**Problem:**
In the records that follow, find each line with "nose" and pull it out.

**The records:**
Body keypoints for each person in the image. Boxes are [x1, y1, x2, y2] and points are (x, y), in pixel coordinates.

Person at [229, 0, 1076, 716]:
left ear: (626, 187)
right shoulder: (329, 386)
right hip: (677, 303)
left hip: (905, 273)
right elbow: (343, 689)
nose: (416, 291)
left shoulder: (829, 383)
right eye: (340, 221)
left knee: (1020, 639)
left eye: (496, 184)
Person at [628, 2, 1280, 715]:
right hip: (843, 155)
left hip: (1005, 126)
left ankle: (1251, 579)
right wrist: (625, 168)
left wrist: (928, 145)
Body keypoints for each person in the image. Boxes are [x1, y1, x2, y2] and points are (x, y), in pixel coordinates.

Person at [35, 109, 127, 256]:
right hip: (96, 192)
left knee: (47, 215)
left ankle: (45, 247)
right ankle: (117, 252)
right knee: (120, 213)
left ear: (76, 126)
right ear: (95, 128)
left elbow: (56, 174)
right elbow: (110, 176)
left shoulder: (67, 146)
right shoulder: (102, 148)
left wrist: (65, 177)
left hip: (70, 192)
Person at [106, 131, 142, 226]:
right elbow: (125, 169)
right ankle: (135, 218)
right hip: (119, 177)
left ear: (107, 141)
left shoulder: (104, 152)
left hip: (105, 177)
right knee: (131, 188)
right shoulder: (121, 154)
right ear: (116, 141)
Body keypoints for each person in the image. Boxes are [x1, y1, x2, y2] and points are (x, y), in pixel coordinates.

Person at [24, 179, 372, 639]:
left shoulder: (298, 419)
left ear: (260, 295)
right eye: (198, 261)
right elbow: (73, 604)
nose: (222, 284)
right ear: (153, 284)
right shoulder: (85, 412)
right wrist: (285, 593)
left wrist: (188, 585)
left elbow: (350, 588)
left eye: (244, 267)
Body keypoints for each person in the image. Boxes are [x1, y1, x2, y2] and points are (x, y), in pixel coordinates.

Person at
---
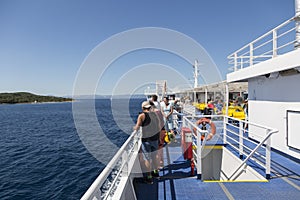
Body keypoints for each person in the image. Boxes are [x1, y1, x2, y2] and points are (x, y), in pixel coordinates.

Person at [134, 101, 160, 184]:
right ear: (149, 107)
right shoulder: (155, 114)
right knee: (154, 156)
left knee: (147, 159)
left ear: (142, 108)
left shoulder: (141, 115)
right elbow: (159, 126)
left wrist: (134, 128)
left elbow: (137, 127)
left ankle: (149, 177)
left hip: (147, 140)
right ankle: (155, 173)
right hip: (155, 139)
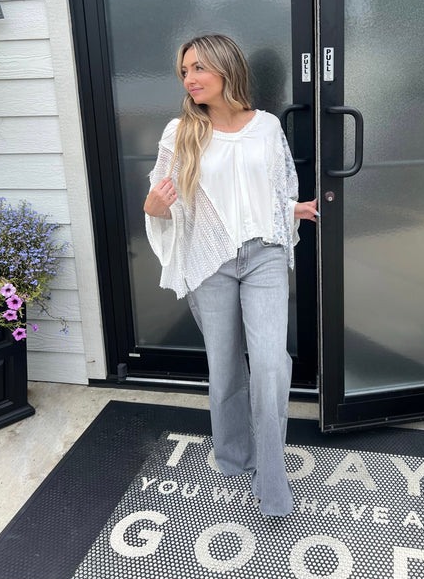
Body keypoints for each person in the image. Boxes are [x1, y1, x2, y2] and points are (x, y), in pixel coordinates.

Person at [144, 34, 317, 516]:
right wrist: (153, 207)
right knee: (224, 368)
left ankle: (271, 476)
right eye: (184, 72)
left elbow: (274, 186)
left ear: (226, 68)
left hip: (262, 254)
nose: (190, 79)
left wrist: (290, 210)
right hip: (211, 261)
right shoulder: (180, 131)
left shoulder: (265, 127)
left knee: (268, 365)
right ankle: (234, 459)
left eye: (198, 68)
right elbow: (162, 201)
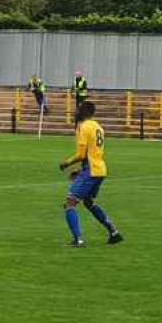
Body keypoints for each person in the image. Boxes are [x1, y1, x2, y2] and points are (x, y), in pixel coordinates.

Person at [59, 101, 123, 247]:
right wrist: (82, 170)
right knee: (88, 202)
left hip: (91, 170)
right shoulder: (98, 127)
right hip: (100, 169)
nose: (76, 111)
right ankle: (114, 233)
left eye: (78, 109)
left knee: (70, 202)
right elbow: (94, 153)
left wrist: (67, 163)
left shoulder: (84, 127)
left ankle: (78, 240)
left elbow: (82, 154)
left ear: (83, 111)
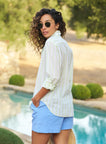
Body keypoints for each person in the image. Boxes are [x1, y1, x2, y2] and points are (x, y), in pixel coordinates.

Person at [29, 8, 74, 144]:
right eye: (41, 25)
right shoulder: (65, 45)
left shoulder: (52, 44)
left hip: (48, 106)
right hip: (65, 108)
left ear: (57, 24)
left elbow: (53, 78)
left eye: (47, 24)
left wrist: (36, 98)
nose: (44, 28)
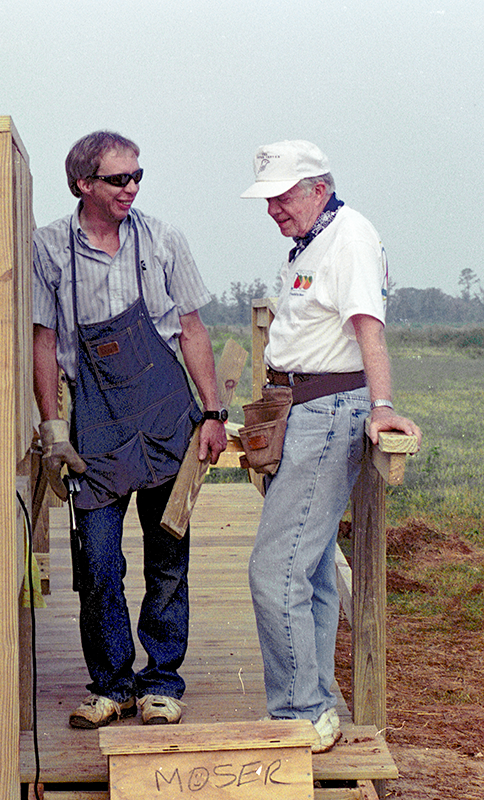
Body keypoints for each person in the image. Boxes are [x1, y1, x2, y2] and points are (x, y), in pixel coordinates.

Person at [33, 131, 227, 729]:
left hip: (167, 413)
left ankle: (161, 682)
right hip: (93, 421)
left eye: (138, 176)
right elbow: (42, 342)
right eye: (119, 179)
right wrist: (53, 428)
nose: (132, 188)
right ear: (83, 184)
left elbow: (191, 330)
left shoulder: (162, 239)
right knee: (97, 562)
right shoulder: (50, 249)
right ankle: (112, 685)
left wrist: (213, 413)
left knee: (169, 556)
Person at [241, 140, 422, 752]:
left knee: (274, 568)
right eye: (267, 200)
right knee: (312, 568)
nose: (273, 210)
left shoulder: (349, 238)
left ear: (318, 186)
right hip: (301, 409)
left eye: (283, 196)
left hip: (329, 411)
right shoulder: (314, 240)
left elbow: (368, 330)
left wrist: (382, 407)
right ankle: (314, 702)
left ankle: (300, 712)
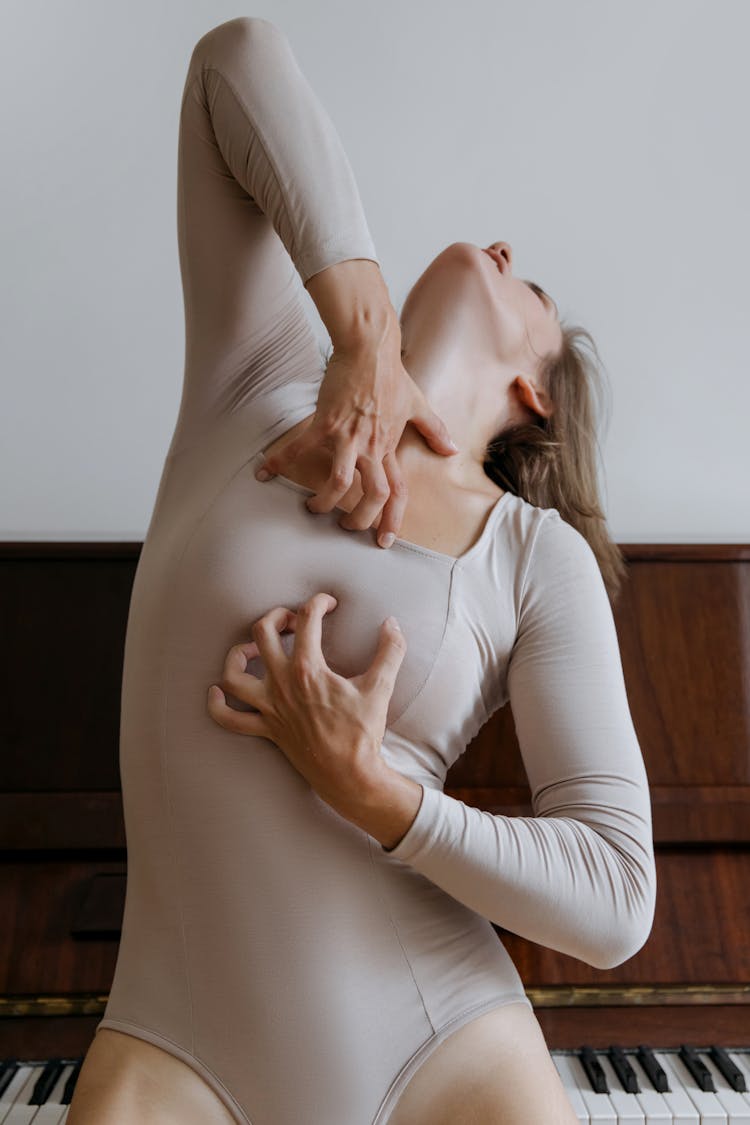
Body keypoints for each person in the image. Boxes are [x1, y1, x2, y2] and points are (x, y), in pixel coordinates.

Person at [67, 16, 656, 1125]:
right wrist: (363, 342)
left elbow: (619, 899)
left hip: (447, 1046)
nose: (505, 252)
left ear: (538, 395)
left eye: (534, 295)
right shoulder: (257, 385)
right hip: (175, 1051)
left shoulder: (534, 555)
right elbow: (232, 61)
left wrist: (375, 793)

**Response:**
nose: (416, 291)
nose: (222, 284)
nose: (190, 79)
nose: (76, 111)
nose: (44, 28)
nose: (132, 188)
nose: (273, 210)
nose: (505, 252)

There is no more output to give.